Prompt: The line containing "Rendered at 2001 by 1125 pixels." marks the end, so write out exactly every line from the top of the entries below through that one.

Items from a dataset:
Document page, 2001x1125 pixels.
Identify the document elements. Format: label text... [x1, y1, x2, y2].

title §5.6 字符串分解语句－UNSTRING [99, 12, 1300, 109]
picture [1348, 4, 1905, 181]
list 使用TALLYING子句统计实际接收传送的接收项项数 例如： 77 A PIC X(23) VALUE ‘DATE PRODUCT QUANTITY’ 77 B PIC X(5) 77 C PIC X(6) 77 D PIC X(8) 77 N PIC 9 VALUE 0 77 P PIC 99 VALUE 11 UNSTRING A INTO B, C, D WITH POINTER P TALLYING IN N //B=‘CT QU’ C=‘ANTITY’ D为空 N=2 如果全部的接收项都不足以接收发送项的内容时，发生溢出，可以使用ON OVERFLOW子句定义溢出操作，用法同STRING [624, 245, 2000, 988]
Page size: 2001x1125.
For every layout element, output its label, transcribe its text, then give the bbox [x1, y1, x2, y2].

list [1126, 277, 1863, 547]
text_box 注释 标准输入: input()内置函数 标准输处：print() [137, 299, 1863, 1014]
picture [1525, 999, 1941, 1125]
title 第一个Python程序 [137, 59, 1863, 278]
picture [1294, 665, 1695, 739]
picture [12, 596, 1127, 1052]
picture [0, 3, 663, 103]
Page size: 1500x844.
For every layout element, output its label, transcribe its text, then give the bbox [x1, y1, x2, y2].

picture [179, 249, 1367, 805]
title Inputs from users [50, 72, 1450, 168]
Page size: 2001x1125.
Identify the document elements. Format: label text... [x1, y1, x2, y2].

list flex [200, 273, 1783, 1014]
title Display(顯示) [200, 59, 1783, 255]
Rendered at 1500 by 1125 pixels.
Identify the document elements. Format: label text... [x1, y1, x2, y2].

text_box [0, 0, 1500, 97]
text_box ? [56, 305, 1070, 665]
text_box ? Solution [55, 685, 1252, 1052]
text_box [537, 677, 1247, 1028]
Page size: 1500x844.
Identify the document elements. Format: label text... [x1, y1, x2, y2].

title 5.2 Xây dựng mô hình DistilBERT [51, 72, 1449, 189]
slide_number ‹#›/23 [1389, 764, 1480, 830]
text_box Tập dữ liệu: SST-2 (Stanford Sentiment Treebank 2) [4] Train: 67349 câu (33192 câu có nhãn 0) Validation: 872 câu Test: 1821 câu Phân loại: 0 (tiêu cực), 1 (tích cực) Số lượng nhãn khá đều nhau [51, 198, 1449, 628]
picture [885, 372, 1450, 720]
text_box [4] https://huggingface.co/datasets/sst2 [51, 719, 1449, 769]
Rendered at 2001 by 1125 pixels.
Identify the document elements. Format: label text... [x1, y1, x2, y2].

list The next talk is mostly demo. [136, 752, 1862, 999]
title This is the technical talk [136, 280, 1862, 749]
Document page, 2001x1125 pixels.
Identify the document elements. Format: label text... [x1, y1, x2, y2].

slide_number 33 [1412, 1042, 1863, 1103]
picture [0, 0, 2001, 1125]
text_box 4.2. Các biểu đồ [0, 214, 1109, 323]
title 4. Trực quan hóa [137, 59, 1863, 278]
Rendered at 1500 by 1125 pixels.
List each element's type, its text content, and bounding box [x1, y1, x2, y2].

Answer for this exercise:
Document page, 2001x1125 pixels.
Identify the document elements. Format: label text... [x1, y1, x2, y2].

title §5.6 字符串分解语句－UNSTRING [99, 12, 1300, 109]
picture [1348, 4, 1905, 181]
list 使用TALLYING子句统计实际接收传送的接收项项数 例如： 77 A PIC X(23) VALUE ‘DATE PRODUCT QUANTITY’ 77 B PIC X(5) 77 C PIC X(6) 77 D PIC X(8) 77 N PIC 9 VALUE 0 77 P PIC 99 VALUE 11 UNSTRING A INTO B, C, D WITH POINTER P TALLYING IN N //B=‘CT QU’ C=‘ANTITY’ D为空 N=2 如果全部的接收项都不足以接收发送项的内容时，发生溢出，可以使用ON OVERFLOW子句定义溢出操作，用法同STRING [624, 245, 2000, 988]
Page size: 2001x1125.
For every layout element, output its label, transcribe its text, then give the bbox [x1, y1, x2, y2].

list [1126, 277, 1863, 547]
text_box 注释 标准输入: input()内置函数 标准输处：print() [137, 299, 1863, 1014]
picture [1525, 999, 1941, 1125]
title 第一个Python程序 [137, 59, 1863, 278]
picture [1294, 665, 1695, 739]
picture [12, 596, 1127, 1052]
picture [0, 3, 663, 103]
Page size: 1500x844.
For every layout element, output its label, transcribe its text, then give the bbox [x1, y1, x2, y2].

picture [179, 249, 1367, 805]
title Inputs from users [50, 72, 1450, 168]
Page size: 2001x1125.
Identify the document elements. Format: label text... [x1, y1, x2, y2].

list flex [200, 273, 1783, 1014]
title Display(顯示) [200, 59, 1783, 255]
Rendered at 1500 by 1125 pixels.
Identify the document elements. Format: label text... [x1, y1, x2, y2].

text_box [0, 0, 1500, 97]
text_box ? [56, 305, 1070, 665]
text_box ? Solution [55, 685, 1252, 1052]
text_box [537, 677, 1247, 1028]
Page size: 1500x844.
Identify the document elements. Format: label text... [x1, y1, x2, y2].

title 5.2 Xây dựng mô hình DistilBERT [51, 72, 1449, 189]
slide_number ‹#›/23 [1389, 764, 1480, 830]
text_box Tập dữ liệu: SST-2 (Stanford Sentiment Treebank 2) [4] Train: 67349 câu (33192 câu có nhãn 0) Validation: 872 câu Test: 1821 câu Phân loại: 0 (tiêu cực), 1 (tích cực) Số lượng nhãn khá đều nhau [51, 198, 1449, 628]
picture [885, 372, 1450, 720]
text_box [4] https://huggingface.co/datasets/sst2 [51, 719, 1449, 769]
Rendered at 2001 by 1125 pixels.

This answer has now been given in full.